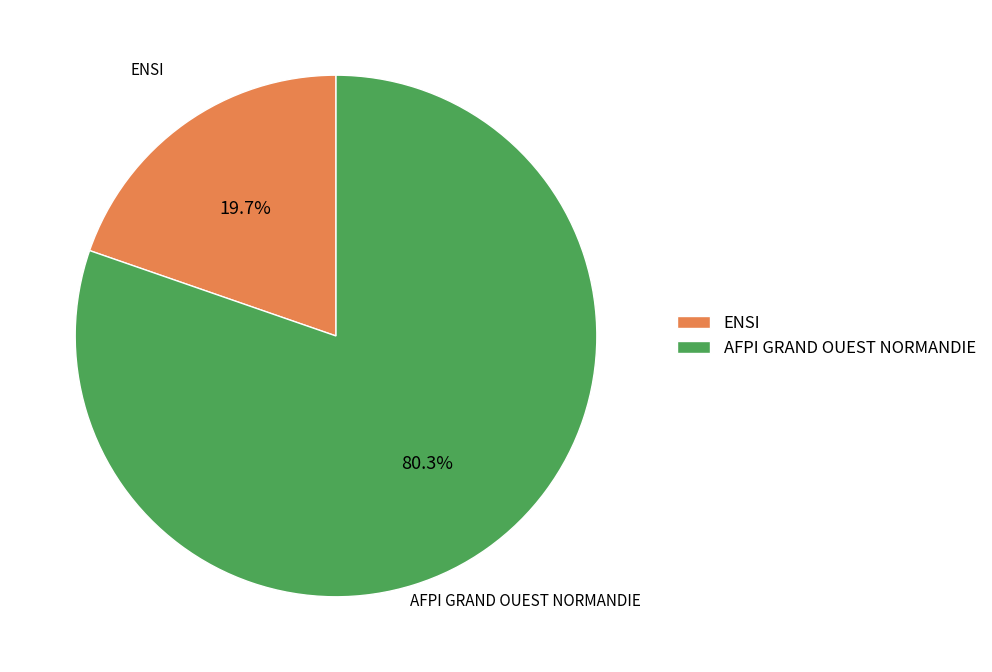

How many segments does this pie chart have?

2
==*==
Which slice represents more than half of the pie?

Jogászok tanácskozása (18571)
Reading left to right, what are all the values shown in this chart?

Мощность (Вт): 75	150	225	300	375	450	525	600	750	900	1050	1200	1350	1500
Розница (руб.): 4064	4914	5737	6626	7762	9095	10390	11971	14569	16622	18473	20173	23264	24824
==*==
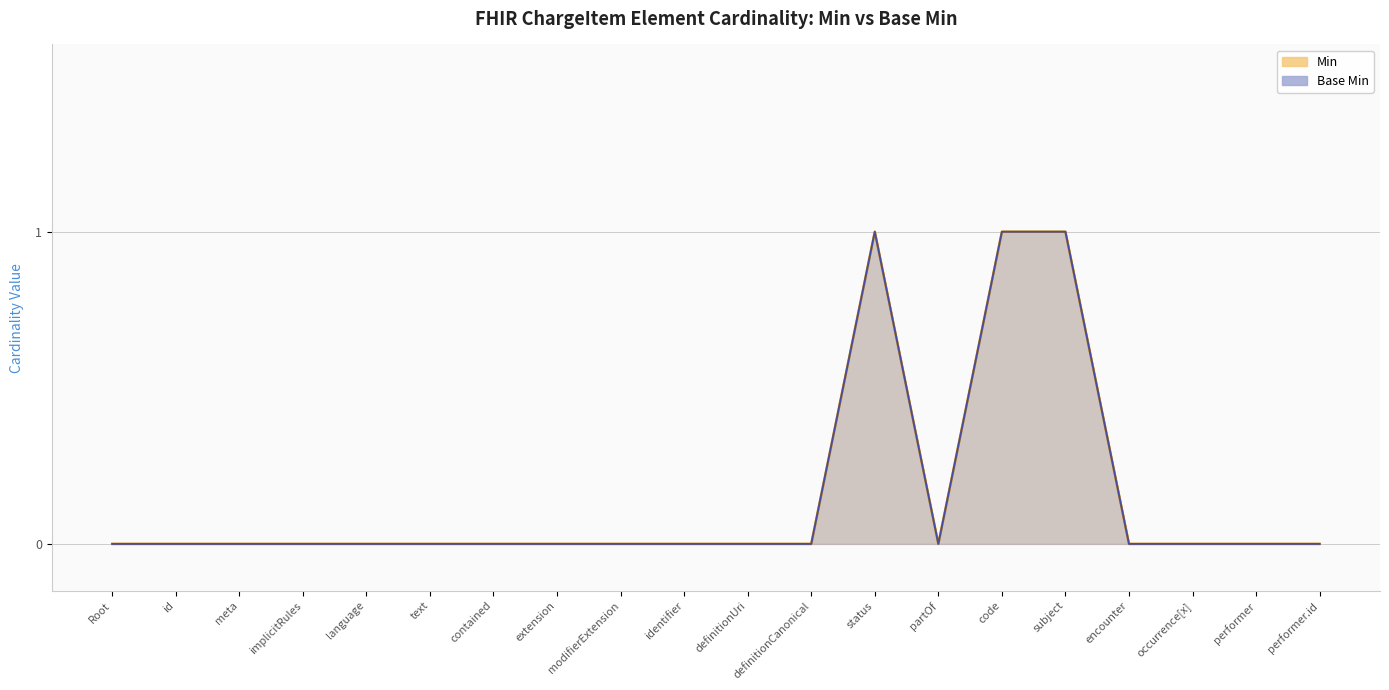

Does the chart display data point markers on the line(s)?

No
==*==
WORK INSTRUCTION - Please format as a numbered list the lines of the records from the one containing "Which slice represents" through the one containing "Reading left to", leaving out blank lines.

SOLUTION BELOW -
1. Which slice represents more than half of the pie?
2. Jogászok tanácskozása (18571)
3. Reading left to right, what are all the values shown in this chart?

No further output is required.